The International Center of Photography (ICP) in New York is poised to reopen on Saturday in its new four-storey, $60m home, a 40,000-sq.-ft space that unites its school and museum on the Lower East Side of Manhattan.
Designed by Gensler, the new building will feature galleries, media labs, classrooms, darkrooms, shooting studios, a shop, café, research library and public event spaces, as well as a glass façade that will make the galleries visible from the street. The new building will serve as the cultural anchor of a $1.9bn six-acre development called Essex Crossing, a mix of residences, offices, a movie multiplex, green space and shops including a vast food market.
It is the fourth location for the ICP since it was founded by the Magnum photographer Cornell Capa in 1974 and it is far bigger than its previous sites, including its most recent exhibition space on the Bowery, which shut down at the end of last June in anticipation of the move. The ICP’s school, with an enrollment of around 3,500 students from 33 different countries, is relocating from its Midtown Manhattan location near Bryant Park.

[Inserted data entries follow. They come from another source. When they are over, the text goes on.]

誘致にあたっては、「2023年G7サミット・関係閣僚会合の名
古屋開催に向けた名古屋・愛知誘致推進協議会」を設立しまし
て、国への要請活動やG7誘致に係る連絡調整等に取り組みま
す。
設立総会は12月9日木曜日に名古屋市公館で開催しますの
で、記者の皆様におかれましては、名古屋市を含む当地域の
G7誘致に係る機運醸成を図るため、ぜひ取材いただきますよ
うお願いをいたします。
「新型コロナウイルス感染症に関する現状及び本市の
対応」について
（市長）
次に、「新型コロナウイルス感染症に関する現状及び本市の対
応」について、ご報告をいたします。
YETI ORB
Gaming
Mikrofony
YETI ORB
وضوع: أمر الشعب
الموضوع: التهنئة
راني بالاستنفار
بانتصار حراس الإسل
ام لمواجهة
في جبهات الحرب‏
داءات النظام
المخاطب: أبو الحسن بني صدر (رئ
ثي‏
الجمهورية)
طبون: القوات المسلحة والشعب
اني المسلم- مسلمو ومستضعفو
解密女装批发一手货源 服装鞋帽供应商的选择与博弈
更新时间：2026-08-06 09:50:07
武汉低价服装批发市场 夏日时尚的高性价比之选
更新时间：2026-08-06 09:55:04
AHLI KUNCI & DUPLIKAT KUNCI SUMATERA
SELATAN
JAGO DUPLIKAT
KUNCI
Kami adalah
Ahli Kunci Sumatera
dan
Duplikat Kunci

Mark Lubell, the centre's executive director, says that the new building devotes 10,400 sq. ft to galleries. “One of the biggest differences will be uniting the exhibition space with the energy of the school and its students, who are themselves visual authors,” he says in an interview. “The exhibitions will be built into the curriculum, and the students through their own voices will bring attention to specific issues and have a larger impact” on programming.

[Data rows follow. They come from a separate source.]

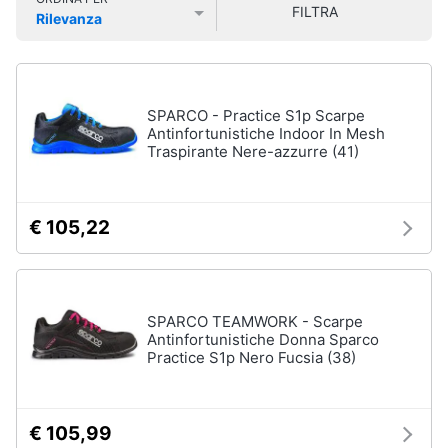
FILTRA
Smart
Uomo
Rilevanza
home
Prezzo più basso
Prezzo più alto
Valutazioni
Felpa
uomo
Videogiochi
Cravatta
SPARCO - Practice S1p Scarpe
Piumino
Antinfortunistiche Indoor In Mesh
uomo
Audio
Traspirante Nere-azzurre (41)
e
Giacca
musica
uomo
Vedi
€ 105,22
Clima
tutti
Arredo
SPARCO TEAMWORK - Scarpe
Bambino
Antinfortunistiche Donna Sparco
Brico
Scarpe
Practice S1p Nero Fucsia (38)
e
bambino
Giardinaggio
Sandali
bambina
€ 105,99
Salute
Vestiti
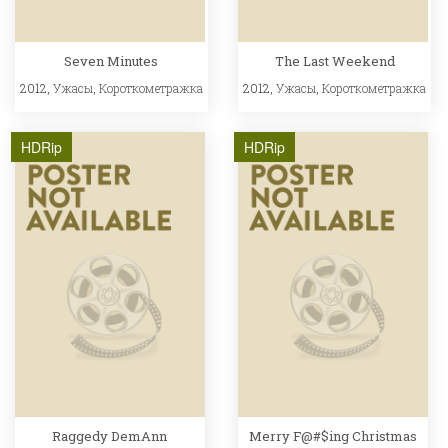
Seven Minutes
The Last Weekend
2012,
Ужасы
,
Короткометражка
2012,
Ужасы
,
Короткометражка
HDRip
HDRip
Raggedy DemAnn
Merry F@#$ing Christmas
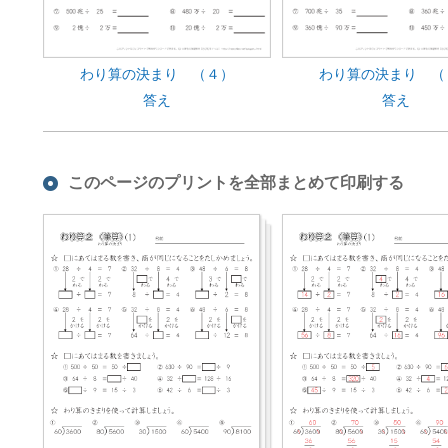
わり算の決まり （４）
わり算の決まり （
答え
答え
このページのプリントを全部まとめて印刷する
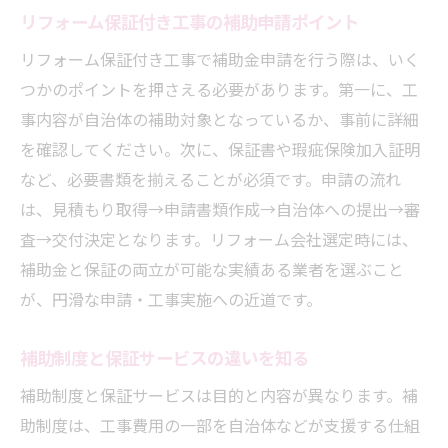
リフォーム保証付き工事の補助申請ポイント
リフォーム保証付き工事で補助金申請を行う際は、いく
つかのポイントを押さえる必要があります。第一に、工
事内容が自治体の補助対象となっているか、事前に詳細
を確認してください。次に、保証書や瑕疵保険加入証明
など、必要書類を揃えることが必須です。申請の流れ
は、見積もり取得→申請書類作成→自治体への提出→審
査→交付決定となります。リフォーム会社選定時には、
補助金と保証の両立が可能な実績ある業者を選ぶこと
が、円滑な申請・工事実施への近道です。
補助制度と保証サービスの違いを知る
補助制度と保証サービスは目的と内容が異なります。補
助制度は、工事費用の一部を自治体などが支援する仕組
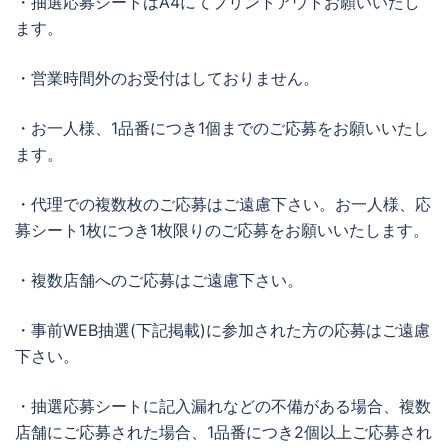
・抽選応募シートはA4にてプリントアウトお願いいたし
ます。
・営業時間外のお受付はしておりません。
・お一人様、1品番につき1個までのご応募をお願いいたし
ます。
・代理での複数枚のご応募はご遠慮下さい。お一人様、応
募シート1枚につき1枚限りのご応募をお願いいたします。
・複数店舗へのご応募はご遠慮下さい。
・事前WEB抽選(下記掲載)に参加された方の応募はご遠慮
下さい。
・抽選応募シートに記入漏れなどの不備がある場合、複数
店舗にご応募された場合、1品番につき2個以上ご応募され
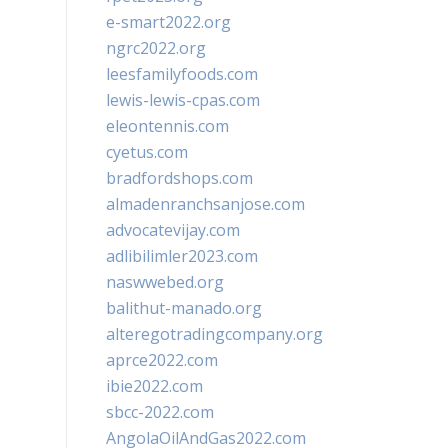
e-smart2022.org
ngrc2022.org
leesfamilyfoods.com
lewis-lewis-cpas.com
eleontennis.com
cyetus.com
bradfordshops.com
almadenranchsanjose.com
advocatevijay.com
adlibilimler2023.com
naswwebed.org
balithut-manado.org
alteregotradingcompany.org
aprce2022.com
ibie2022.com
sbcc-2022.com
AngolaOilAndGas2022.com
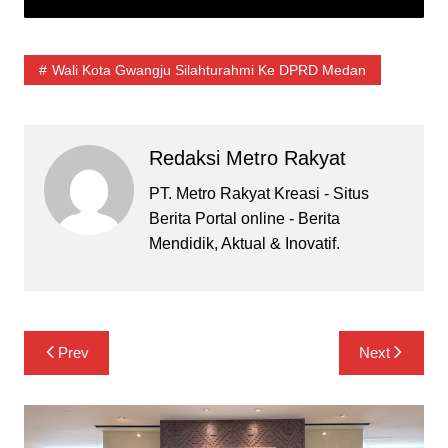
Wali Kota Gwangju Silahturahmi Ke DPRD Medan
Redaksi Metro Rakyat
PT. Metro Rakyat Kreasi - Situs
Berita Portal online - Berita
Mendidik, Aktual & Inovatif.
Navigasi
Prev
Next
pos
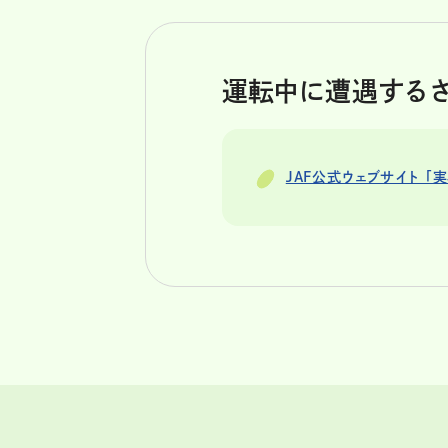
運転中に遭遇する
JAF公式ウェブサイト 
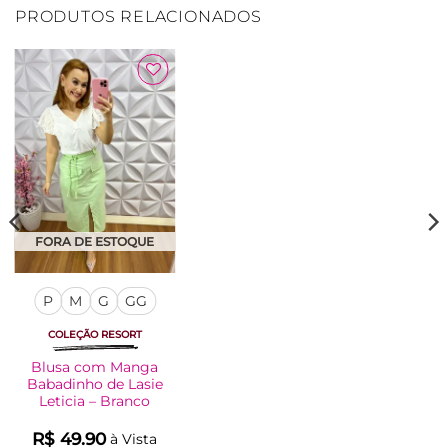
PRODUTOS RELACIONADOS
Adicionar
à Lista
FORA DE ESTOQUE
P
M
G
GG
COLEÇÃO RESORT
Blusa com Manga
Babadinho de Lasie
Leticia – Branco
R$
49.90
à Vista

Admission to the centre will be free on the first day. The opening exhibitions include a show drawn from ICP’s holdings of mid-20th-century photographs taken on the Lower East Side, analysing the role of images in narratives about a neighbourhood whose history is rooted in the immigrant experience. A solo show subtitled I Can Make You Feel Good will feature works by the photographer and filmmaker Tyler Mitchell that explore black identity, including “black beauty as an act of justice”.

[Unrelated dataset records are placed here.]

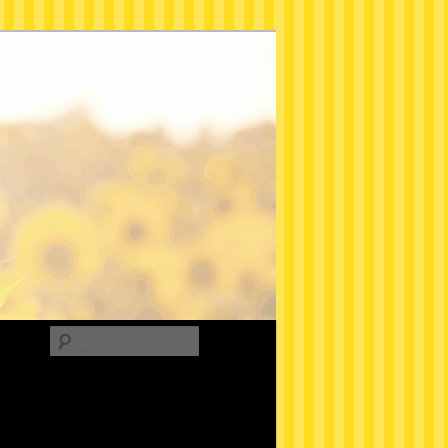
Search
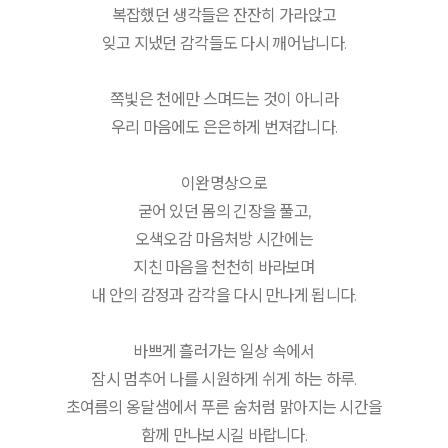
복잡했던 생각들은 잔잔히 가라앉고
잊고 지냈던 감각들도 다시 깨어납니다.
쪽빛은 천에만 스며드는 것이 아니라
우리 마음에도 은은하게 번져갑니다.
이완명상으로
굳어 있던 몸의 긴장을 풀고,
오색오감 마음처방 시간에는
지친 마음을 천천히 바라보며
내 안의 감정과 감각을 다시 만나게 됩니다.
바쁘게 흘러가는 일상 속에서
잠시 멈추어 나를 시원하게 쉬게 하는 하루.
초여름의 옹달샘에서 푸른 숨처럼 맑아지는 시간을
함께 만나보시길 바랍니다.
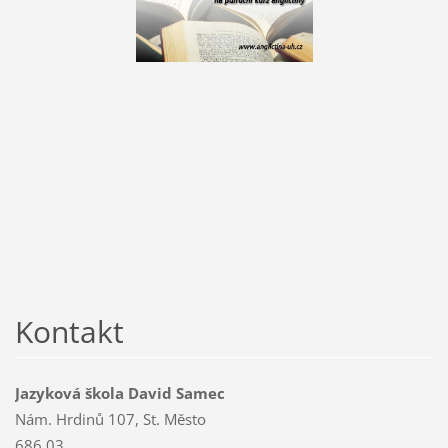
Kontakt
Jazyková škola David Samec
Nám. Hrdinů 107, St. Město
686 03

James Coupe: Warriors will present a series of moving images in which museum visitors are digitally inserted into the 1979 cult film The Warriors. And Contact High: A Visual History of Hip-Hop will feature four decades of contact sheets from major photographers documenting the hip-hop movement.
Lubell says that the new building implicitly poses the question of whether the institution, founded with a mission of socially "concerned photography", remains relevant today. “I think the ICP does matter, and the through line has been consistent,” he says.
At the same time, “concerned photography has definitely evolved, and in the 21st century it's taking many forms,” he adds. Cornell did not foresee the digitisation and democratisation of photography, he notes, in which “more pictures are now taken in 10 seconds than in the entire 19th century combined”.
“It’s having a profound impact on our society at large,” Lubell says, “and ICP can serve as a platform for these issues and debates.”